▸ Exercise
Copy out the records below with every "pose" changed to "camera", keeping everything else the same.

-- start Data rows --

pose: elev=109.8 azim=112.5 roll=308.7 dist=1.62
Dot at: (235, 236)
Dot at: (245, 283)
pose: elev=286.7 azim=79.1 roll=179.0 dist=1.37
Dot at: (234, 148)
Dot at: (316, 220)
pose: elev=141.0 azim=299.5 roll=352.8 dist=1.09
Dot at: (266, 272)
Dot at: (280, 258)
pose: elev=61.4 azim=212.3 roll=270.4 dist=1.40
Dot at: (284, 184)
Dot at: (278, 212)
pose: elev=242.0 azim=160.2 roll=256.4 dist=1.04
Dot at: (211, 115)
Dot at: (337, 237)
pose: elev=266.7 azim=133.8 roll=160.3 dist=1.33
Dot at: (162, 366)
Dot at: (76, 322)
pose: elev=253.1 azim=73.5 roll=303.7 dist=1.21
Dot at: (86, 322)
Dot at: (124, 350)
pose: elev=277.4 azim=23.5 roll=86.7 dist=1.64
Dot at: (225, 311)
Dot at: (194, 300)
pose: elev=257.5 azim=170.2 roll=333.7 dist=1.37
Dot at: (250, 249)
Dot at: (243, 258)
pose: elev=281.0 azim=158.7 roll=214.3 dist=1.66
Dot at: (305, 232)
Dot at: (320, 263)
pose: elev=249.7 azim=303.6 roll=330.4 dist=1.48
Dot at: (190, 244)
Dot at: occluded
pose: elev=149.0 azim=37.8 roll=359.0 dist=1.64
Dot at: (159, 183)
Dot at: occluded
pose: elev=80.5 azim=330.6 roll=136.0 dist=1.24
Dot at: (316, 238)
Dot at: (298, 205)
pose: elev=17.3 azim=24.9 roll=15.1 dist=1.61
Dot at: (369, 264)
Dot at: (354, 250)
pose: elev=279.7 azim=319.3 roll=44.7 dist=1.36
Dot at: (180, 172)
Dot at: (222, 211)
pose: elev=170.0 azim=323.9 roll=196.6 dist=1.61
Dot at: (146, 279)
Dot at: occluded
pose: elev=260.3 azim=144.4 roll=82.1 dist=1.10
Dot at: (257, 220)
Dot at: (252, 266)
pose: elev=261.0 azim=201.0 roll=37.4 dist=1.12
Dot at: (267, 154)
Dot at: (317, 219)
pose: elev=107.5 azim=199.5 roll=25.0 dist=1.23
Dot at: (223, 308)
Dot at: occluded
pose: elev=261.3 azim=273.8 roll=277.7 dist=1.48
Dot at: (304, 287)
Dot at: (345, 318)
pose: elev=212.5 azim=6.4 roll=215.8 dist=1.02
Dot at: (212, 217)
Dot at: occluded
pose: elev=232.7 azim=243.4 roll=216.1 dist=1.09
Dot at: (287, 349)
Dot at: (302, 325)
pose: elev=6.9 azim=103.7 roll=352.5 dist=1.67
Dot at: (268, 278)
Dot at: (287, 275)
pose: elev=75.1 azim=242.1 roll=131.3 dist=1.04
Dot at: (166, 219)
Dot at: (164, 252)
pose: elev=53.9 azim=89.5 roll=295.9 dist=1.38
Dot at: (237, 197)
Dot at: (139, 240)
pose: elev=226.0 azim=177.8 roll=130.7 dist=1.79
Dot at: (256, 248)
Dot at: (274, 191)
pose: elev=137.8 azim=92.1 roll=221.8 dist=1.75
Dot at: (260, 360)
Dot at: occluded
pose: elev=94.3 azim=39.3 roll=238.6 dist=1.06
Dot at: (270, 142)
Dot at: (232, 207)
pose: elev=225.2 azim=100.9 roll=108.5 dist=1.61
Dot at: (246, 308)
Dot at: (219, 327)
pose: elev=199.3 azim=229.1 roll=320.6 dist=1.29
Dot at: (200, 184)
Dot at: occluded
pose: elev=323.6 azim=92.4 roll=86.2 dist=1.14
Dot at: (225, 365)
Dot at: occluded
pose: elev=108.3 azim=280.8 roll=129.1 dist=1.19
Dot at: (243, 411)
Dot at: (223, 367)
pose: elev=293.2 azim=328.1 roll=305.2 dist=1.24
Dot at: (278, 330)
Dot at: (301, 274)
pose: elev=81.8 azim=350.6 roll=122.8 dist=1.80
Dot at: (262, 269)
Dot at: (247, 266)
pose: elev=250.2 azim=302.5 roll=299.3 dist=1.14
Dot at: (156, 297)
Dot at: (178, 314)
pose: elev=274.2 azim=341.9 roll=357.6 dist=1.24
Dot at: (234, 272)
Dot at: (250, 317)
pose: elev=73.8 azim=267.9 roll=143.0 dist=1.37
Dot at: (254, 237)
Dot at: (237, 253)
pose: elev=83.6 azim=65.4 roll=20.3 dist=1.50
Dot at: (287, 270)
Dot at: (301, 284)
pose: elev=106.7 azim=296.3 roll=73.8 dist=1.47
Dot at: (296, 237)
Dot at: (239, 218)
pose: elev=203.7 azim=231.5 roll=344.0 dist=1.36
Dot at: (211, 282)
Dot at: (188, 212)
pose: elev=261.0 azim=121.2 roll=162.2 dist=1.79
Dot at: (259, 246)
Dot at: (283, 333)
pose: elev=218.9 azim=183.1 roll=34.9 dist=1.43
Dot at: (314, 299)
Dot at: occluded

-- end Data rows --

▸ Solution for this exercise
camera: elev=109.8 azim=112.5 roll=308.7 dist=1.62
Dot at: (235, 236)
Dot at: (245, 283)
camera: elev=286.7 azim=79.1 roll=179.0 dist=1.37
Dot at: (234, 148)
Dot at: (316, 220)
camera: elev=141.0 azim=299.5 roll=352.8 dist=1.09
Dot at: (266, 272)
Dot at: (280, 258)
camera: elev=61.4 azim=212.3 roll=270.4 dist=1.40
Dot at: (284, 184)
Dot at: (278, 212)
camera: elev=242.0 azim=160.2 roll=256.4 dist=1.04
Dot at: (211, 115)
Dot at: (337, 237)
camera: elev=266.7 azim=133.8 roll=160.3 dist=1.33
Dot at: (162, 366)
Dot at: (76, 322)
camera: elev=253.1 azim=73.5 roll=303.7 dist=1.21
Dot at: (86, 322)
Dot at: (124, 350)
camera: elev=277.4 azim=23.5 roll=86.7 dist=1.64
Dot at: (225, 311)
Dot at: (194, 300)
camera: elev=257.5 azim=170.2 roll=333.7 dist=1.37
Dot at: (250, 249)
Dot at: (243, 258)
camera: elev=281.0 azim=158.7 roll=214.3 dist=1.66
Dot at: (305, 232)
Dot at: (320, 263)
camera: elev=249.7 azim=303.6 roll=330.4 dist=1.48
Dot at: (190, 244)
Dot at: occluded
camera: elev=149.0 azim=37.8 roll=359.0 dist=1.64
Dot at: (159, 183)
Dot at: occluded
camera: elev=80.5 azim=330.6 roll=136.0 dist=1.24
Dot at: (316, 238)
Dot at: (298, 205)
camera: elev=17.3 azim=24.9 roll=15.1 dist=1.61
Dot at: (369, 264)
Dot at: (354, 250)
camera: elev=279.7 azim=319.3 roll=44.7 dist=1.36
Dot at: (180, 172)
Dot at: (222, 211)
camera: elev=170.0 azim=323.9 roll=196.6 dist=1.61
Dot at: (146, 279)
Dot at: occluded
camera: elev=260.3 azim=144.4 roll=82.1 dist=1.10
Dot at: (257, 220)
Dot at: (252, 266)
camera: elev=261.0 azim=201.0 roll=37.4 dist=1.12
Dot at: (267, 154)
Dot at: (317, 219)
camera: elev=107.5 azim=199.5 roll=25.0 dist=1.23
Dot at: (223, 308)
Dot at: occluded
camera: elev=261.3 azim=273.8 roll=277.7 dist=1.48
Dot at: (304, 287)
Dot at: (345, 318)
camera: elev=212.5 azim=6.4 roll=215.8 dist=1.02
Dot at: (212, 217)
Dot at: occluded
camera: elev=232.7 azim=243.4 roll=216.1 dist=1.09
Dot at: (287, 349)
Dot at: (302, 325)
camera: elev=6.9 azim=103.7 roll=352.5 dist=1.67
Dot at: (268, 278)
Dot at: (287, 275)
camera: elev=75.1 azim=242.1 roll=131.3 dist=1.04
Dot at: (166, 219)
Dot at: (164, 252)
camera: elev=53.9 azim=89.5 roll=295.9 dist=1.38
Dot at: (237, 197)
Dot at: (139, 240)
camera: elev=226.0 azim=177.8 roll=130.7 dist=1.79
Dot at: (256, 248)
Dot at: (274, 191)
camera: elev=137.8 azim=92.1 roll=221.8 dist=1.75
Dot at: (260, 360)
Dot at: occluded
camera: elev=94.3 azim=39.3 roll=238.6 dist=1.06
Dot at: (270, 142)
Dot at: (232, 207)
camera: elev=225.2 azim=100.9 roll=108.5 dist=1.61
Dot at: (246, 308)
Dot at: (219, 327)
camera: elev=199.3 azim=229.1 roll=320.6 dist=1.29
Dot at: (200, 184)
Dot at: occluded
camera: elev=323.6 azim=92.4 roll=86.2 dist=1.14
Dot at: (225, 365)
Dot at: occluded
camera: elev=108.3 azim=280.8 roll=129.1 dist=1.19
Dot at: (243, 411)
Dot at: (223, 367)
camera: elev=293.2 azim=328.1 roll=305.2 dist=1.24
Dot at: (278, 330)
Dot at: (301, 274)
camera: elev=81.8 azim=350.6 roll=122.8 dist=1.80
Dot at: (262, 269)
Dot at: (247, 266)
camera: elev=250.2 azim=302.5 roll=299.3 dist=1.14
Dot at: (156, 297)
Dot at: (178, 314)
camera: elev=274.2 azim=341.9 roll=357.6 dist=1.24
Dot at: (234, 272)
Dot at: (250, 317)
camera: elev=73.8 azim=267.9 roll=143.0 dist=1.37
Dot at: (254, 237)
Dot at: (237, 253)
camera: elev=83.6 azim=65.4 roll=20.3 dist=1.50
Dot at: (287, 270)
Dot at: (301, 284)
camera: elev=106.7 azim=296.3 roll=73.8 dist=1.47
Dot at: (296, 237)
Dot at: (239, 218)
camera: elev=203.7 azim=231.5 roll=344.0 dist=1.36
Dot at: (211, 282)
Dot at: (188, 212)
camera: elev=261.0 azim=121.2 roll=162.2 dist=1.79
Dot at: (259, 246)
Dot at: (283, 333)
camera: elev=218.9 azim=183.1 roll=34.9 dist=1.43
Dot at: (314, 299)
Dot at: occluded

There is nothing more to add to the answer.